My oldest "remembers" most of  what she learned about ancient history through Story of the World. That's in inverted commas because the book is still on her bookshelf and I regularly catch her reading it. Stories from that book still pop up in daily conversation regularly.

Volume 2: The Middle Ages

To be continued next year…

Volume 3: Early Modern

To be continued the year after...

Volume 4: Modern Period 

To be continued the year after that if the sky does not fall and the world does not end...

Series Review

Hannah's review:

We do "History Club" with four other families who meet once a week. Each mom takes a turn to host the group and to prepare the activities for the chapter of the week. The afternoon starts off with a recap of the story and an explanation of how the activity fits into this. The kids benefit from each mom having a different approach and talents and knowing that the other families are depending on a well prepared activity keeps everyone accountable! We are doing history club for the 2nd cycle with my younger daughter and over the years with older and younger we have covered the spectrum of crafts, sewing, drama and games initiated by our sporty mom.

Before the history club afternoon we start by reading (or listening to the audio of) the relevant chapter from SOTW. This is mostly for my benefit as my 10 year old daughter enjoys the audio cd's and she has listened to each of the chapters more than once. The audio for each chapter is typically between 5 and 15 minutes long. She might do a colouring page while listening if the picture appeals to her.

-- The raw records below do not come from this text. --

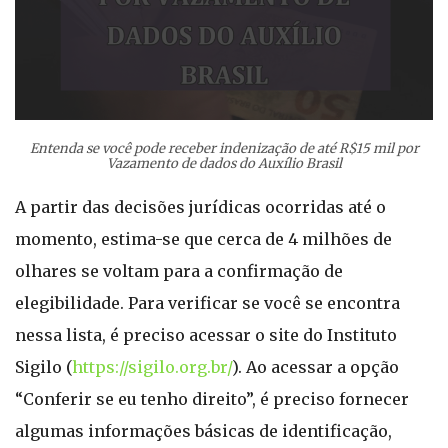
Entenda se você pode receber indenização de até R$15 mil por
Vazamento de dados do Auxílio Brasil
A partir das decisões jurídicas ocorridas até o
momento, estima-se que cerca de 4 milhões de
olhares se voltam para a confirmação de
elegibilidade. Para verificar se você se encontra
nessa lista, é preciso acessar o site do Instituto
Sigilo (
https://sigilo.org.br/
). Ao acessar a opção
“Conferir se eu tenho direito”, é preciso fornecer
algumas informações básicas de identificação,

The next day we do the review questions and narrations. Again this takes only a few minutes. We also take out any additional books we have and we google away. Our history club keeps us moving along through the chapters, but one could stop and do an in-depth study of just about any of the topics. There is an incredible amount of materials available online developed by other homeschoolers and loads to google on each topic. SOTW has lead to some great rabbit trails and more in-depth study for us. Both daughter's have developed a keen interest in Greek mythology and my ten year old has a neat party trick of naming and describing the Greek gods which impresses most adults!
We spend a fair amount of time in the car and mostly have a history audiobook going. I gave up on matching the audiobooks to SOTW topics, but it does tie up to the general time period. 

For your listening pleasure:
Ancient History Audio:
Middle Ages Audio:

While I had fun making and putting up a timeline and playing with memory cards (available together with a random bunch of other stuff in the file section in this yahoo group here: I’m not sure how much my daughters or their friends in history club really benefitted. They do remember a surprising amount of the names and details of the stories, but this is due more to repetion than the visual aids. They still don’t have a very good idea of the chronology and even though they did memorise some of the timeline, this has been forgotten. But I figure that they at least have the mental hooks for future studies.

My older dd completed and enjoyed the first three books of Story of the World and a few selected chapters of book 4 before she decided that she did not want to learn about 'all those wars', so we moved on.